Nucléaire en Afrique : Faure Gnassingbé prône un partenariat gagnant-gagnant
Le Nuclear Energy Innovation Summit for Africa se tient en ce moment même à Kigali, la capitale du Rwanda. Cette rencontre de haut niveau rassemble des dirigeants africains déterminés à façonner l’avenir énergétique du continent. Lors de sa prise de parole ce 19 mai, le président togolais Faure Gnassingbé a exposé sa vision d’une collaboration équilibrée entre l’Afrique et les acteurs internationaux du nucléaire, alors que les ambitions africaines dans ce domaine prennent de l’ampleur.
L’Afrique réclame une place centrale dans le nucléaire civil
Plusieurs pays africains accélèrent leurs projets nucléaires civils, illustrant cette dynamique. L’Égypte, par exemple, est en train de finaliser la centrale d’El Dabaa avec un soutien technique et financier étranger. L’Afrique du Sud, quant à elle, exploite déjà la centrale de Koeberg, seule infrastructure nucléaire opérationnelle du continent.
D’après les données de l’Agence internationale de l’énergie atomique, de nombreux États africains négocient actuellement des accords pour développer des capacités de production électrique nucléaire. L’objectif ? Répondre à une demande énergétique croissante et combler les lacunes persistantes en matière d’accès à l’électricité.
Les déclarations de Faure Gnassingbé reflètent cette volonté des pays africains de repenser leur rôle dans les négociations nucléaires. Il insiste sur l’importance d’un partenariat basé sur le marché et la coopération économique, plutôt que sur une assistance unilatérale.

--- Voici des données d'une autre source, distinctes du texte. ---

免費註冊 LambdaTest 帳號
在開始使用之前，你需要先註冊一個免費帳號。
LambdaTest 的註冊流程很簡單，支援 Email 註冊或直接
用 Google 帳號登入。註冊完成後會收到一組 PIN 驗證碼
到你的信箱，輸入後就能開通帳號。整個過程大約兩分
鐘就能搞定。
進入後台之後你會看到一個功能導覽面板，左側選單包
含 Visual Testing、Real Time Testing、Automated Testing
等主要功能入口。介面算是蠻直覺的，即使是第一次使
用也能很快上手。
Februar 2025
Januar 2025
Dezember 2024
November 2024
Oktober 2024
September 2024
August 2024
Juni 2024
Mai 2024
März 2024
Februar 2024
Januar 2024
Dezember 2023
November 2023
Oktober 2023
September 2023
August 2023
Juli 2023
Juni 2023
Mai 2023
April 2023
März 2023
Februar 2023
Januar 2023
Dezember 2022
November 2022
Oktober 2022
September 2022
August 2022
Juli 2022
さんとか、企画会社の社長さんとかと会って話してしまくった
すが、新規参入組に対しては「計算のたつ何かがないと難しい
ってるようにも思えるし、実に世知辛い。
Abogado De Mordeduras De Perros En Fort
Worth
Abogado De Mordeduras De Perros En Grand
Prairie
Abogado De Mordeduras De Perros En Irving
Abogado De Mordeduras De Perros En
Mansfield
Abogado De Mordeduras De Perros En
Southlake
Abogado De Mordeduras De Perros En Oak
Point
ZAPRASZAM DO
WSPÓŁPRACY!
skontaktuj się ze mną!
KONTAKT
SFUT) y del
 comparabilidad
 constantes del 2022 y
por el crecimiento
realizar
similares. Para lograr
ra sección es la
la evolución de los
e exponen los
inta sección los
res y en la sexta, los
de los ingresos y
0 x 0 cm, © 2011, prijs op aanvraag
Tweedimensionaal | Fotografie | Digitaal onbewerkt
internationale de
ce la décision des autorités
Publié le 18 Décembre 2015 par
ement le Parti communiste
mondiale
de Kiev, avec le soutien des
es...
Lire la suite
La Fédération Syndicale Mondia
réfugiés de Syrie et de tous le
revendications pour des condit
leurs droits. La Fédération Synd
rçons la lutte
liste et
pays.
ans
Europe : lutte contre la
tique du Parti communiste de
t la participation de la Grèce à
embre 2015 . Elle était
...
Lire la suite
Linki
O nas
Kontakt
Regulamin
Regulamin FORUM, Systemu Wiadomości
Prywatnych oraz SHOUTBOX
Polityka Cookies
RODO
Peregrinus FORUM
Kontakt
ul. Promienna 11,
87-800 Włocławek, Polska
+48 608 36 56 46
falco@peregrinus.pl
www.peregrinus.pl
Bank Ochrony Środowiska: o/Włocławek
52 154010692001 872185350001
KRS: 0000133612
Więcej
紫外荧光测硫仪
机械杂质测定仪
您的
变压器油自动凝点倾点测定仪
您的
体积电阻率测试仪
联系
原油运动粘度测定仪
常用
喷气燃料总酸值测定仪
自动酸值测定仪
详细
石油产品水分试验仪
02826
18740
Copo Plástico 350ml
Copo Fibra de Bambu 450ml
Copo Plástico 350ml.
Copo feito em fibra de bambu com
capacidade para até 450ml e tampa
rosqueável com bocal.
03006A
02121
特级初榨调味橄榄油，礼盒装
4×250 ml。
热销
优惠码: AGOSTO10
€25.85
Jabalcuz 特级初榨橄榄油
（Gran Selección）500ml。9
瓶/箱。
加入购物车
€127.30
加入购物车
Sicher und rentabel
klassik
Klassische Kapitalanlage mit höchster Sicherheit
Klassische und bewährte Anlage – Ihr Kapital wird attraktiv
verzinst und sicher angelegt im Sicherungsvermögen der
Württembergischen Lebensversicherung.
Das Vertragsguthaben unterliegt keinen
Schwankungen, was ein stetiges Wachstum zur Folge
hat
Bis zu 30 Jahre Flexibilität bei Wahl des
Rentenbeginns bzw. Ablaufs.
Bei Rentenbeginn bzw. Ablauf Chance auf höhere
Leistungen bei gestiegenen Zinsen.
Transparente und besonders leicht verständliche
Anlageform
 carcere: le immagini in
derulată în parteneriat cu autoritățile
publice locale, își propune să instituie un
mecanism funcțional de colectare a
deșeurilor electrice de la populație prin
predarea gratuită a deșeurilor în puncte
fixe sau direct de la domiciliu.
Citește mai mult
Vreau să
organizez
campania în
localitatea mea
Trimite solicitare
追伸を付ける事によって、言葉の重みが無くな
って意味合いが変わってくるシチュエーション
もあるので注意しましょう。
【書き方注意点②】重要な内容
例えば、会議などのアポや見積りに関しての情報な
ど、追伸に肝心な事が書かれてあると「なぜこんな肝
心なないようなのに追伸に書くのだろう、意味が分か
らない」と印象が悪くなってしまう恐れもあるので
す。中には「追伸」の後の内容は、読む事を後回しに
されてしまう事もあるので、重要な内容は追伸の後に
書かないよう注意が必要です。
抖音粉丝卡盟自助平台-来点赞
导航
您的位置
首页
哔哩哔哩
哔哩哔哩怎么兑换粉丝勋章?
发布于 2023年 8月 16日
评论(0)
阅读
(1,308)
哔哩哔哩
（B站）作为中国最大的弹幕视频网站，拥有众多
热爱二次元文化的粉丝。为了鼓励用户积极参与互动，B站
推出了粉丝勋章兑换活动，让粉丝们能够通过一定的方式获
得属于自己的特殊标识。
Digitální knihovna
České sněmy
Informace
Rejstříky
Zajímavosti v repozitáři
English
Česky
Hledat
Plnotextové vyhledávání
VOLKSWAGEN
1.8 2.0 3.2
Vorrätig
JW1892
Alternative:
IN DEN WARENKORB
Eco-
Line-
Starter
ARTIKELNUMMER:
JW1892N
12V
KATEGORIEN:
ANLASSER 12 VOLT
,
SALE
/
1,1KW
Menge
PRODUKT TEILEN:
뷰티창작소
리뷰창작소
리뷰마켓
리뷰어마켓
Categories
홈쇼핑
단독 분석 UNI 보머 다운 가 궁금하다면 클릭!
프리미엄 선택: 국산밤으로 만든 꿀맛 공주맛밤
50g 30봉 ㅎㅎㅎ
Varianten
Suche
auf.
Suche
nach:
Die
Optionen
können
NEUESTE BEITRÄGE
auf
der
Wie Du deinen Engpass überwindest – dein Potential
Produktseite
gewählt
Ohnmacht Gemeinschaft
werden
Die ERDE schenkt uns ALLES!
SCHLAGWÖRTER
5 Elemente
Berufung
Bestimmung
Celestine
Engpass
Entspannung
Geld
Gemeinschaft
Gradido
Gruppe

Uranium et dépendance technologique : les défis majeurs
L’Afrique regorge de ressources naturelles essentielles à la filière nucléaire, à commencer par l’uranium. Des nations comme le Niger et la Namibie figurent parmi les principaux producteurs mondiaux de ce minerai stratégique, utilisé comme combustible dans les réacteurs.
Pourtant, malgré ces atouts, les États africains dépendent largement des technologies étrangères pour la conception, la construction et la gestion de leurs installations nucléaires. Les programmes en cours reposent en effet sur des collaborations techniques avec des pays disposant d’une industrie nucléaire avancée.
Formation, régulation et financement : les piliers du développement nucléaire
Les échanges lors du sommet ont mis en lumière les conditions nécessaires à la concrétisation des projets nucléaires en Afrique. Les experts ont souligné l’impérieuse nécessité de renforcer les compétences locales, notamment en formant des ingénieurs spécialisés et des experts en sûreté nucléaire. La création d’autorités de régulation indépendantes s’impose également comme une priorité absolue avant toute mise en œuvre d’infrastructures nucléaires civiles.
Le financement représente un autre défi de taille pour les États africains, les coûts des projets s’élevant à plusieurs milliards de dollars sur des périodes dépassant une décennie. Les prochaines étapes consisteront à concrétiser les accords de coopération annoncés et à structurer des programmes nationaux ambitieux de développement nucléaire dans plusieurs pays du continent.